Víctor ESQUIROL
HORIZONTES LATINOS

De niños, adultos y viejos, benditas rarezas

Horizontes Latinos se reivindica con «rara» y «viejo calavera», dos películas que hacen de la observación el acto previo a la transformación.

La jornada empieza como muchas otras: con esa serie de rituales que hacen que nuestro cerebro se vaya activando. Maldecir al despertador, maldecir los horarios de Zinemaldia, maldecirnos a nosotros mismos... Son solo las primeras etapas de esa rutina festivalera que consume, devora... pero que a veces tiene la cortesía de recordarnos por qué nos estamos dejando la salud (física y mental) en las butacas del Kursaal, del Victoria Eugenia, del Teatro Principal, de los Trueba...

Y un larguísimo etcétera, hasta que nos damos de bruces, como ya se ha dicho, con esas revelaciones (a estas alturas del cuento, las podemos llamar así) que, de repente, parecen justificar esas colas kilométricas, esas carreras agotadoras entre cine y cine, esos codazos en las puertas de entrada y salida, esos insultos escupidos con tanto cariño... Nada de esto importa, es más, todas estas desgracias humanas adquieren, en un abrir y cerrar de ojos, otro sabor; otra tonalidad, que no hace más que revalorizar el conjunto. La experiencia, infernal donde las haya, se convierte en algo divino.

En Horizontes Latinos encontramos hoy la salvación, y lo hacemos a través de dos óperas primas. La primera viene de Chile, la dirige Pepa San Martín (apunta) y se titula “Rara”. La película, al igual que esos días cualquiera, empieza con ese encadenado de gestos con los que tan familiarizados estamos. Podría sonar a rutinario y, en esencia, seguramente lo sea, pero no como algo negativo, mucho menos cuando salen a la luz las intenciones de la directora. Rindiendo tributo a las tendencias sagradas del cine moderno, el film se inclina, de primeras, ante el cogote del protagonista de la función, que aquí no es otro que una joven estudiante de instituto que recorre, en preciso y largo plano secuencia, los pasillos de su centro educativo.

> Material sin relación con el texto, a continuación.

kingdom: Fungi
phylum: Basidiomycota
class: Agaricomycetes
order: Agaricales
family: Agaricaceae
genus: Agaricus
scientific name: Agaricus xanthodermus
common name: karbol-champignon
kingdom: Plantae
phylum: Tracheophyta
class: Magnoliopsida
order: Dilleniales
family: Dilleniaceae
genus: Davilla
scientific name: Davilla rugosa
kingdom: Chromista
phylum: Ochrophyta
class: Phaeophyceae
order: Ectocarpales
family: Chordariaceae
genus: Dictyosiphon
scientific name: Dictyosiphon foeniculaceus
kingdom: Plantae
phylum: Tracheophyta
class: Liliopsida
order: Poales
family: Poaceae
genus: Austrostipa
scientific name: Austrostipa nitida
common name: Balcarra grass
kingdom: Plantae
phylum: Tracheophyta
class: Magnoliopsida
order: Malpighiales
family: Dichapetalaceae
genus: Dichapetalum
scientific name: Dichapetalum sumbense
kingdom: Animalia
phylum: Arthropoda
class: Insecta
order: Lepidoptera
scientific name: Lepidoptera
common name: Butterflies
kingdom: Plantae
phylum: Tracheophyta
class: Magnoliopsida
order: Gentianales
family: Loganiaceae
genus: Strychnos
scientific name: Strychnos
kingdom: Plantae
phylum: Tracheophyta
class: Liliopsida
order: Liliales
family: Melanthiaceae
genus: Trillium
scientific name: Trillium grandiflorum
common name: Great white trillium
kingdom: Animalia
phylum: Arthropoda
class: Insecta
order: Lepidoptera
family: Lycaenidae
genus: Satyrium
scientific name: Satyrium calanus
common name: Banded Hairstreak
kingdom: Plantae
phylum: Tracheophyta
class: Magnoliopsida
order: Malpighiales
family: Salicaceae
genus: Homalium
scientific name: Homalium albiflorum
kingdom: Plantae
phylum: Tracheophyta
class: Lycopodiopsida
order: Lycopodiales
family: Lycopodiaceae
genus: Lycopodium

Parece que, una vez más, el escenario va a adquirir una importancia capital, y así va a ser, pero mucho más peso van a tener, como no podía ser de otra forma, los personajes que lo habitan. Con la chiquilla nos topamos de nuevo, y con su hermana pequeña, y con su papá (y su novia), y con su abuela, y con su mamá (y su novia). El padre se separa de la madre; la madre del padre y en medio, ese impasse entre la infancia y la edad adulta. Con el añadido de los difíciles encajes de las familias modernas. Para su sorprendente primera película, Pepa San Martín hace de la observación un acto de fina artesanía, y de la posterior exposición, puro arte. La última etapa del proceso, es decir, la interpretación, corresponde a un espectador que goza de total libertad. Conquistas de un cine familiar que hace siempre justicia a sus personajes, así como a las situaciones que el destino les obliga a protagonizar. La cineasta chilena va encadenando risas con broncas con muestras de ternura, a golpe de elipsis y con la misma soltura con la que todos estos momentos se suceden en la realidad. Es el discreto pero contundente gozo de ver cómo el cine puede captar, como ningún otro arte, la esencia de la vida misma, de sus bajadas y subidas de tensión, de cómo nos hace ir constantemente de un extremo al otro, mientras nos hace avanzar, sin parar, hacia un punto no demasiado definido.

Por su parte, lo de Kiro Russo en “Viejo calavera” (la otra pequeña maravilla de la jornada) podría definirse casi como de magia negra. Su carta de presentación en el largometraje nos habla de alguien con un poder visual impresionante, y con una capacidad sobrehumana para sacarle todos los recursos (naturales y artificiales) al lugar donde trabaja. Del mismo modo en que lo harían los mejores mineros, vaya. El director y guionista hace ahora de la observación del entorno algo muy cercano a la prospección, un acto que se descubre como físico, pero también espiritual. Y es que “Viejo calavera” no es solo un retrato de la comunidad minera boliviana, es un viaje alucinado a las mismísimas entrañas de la bestia. La de la montaña de los minerales, claro, y la del alma humana.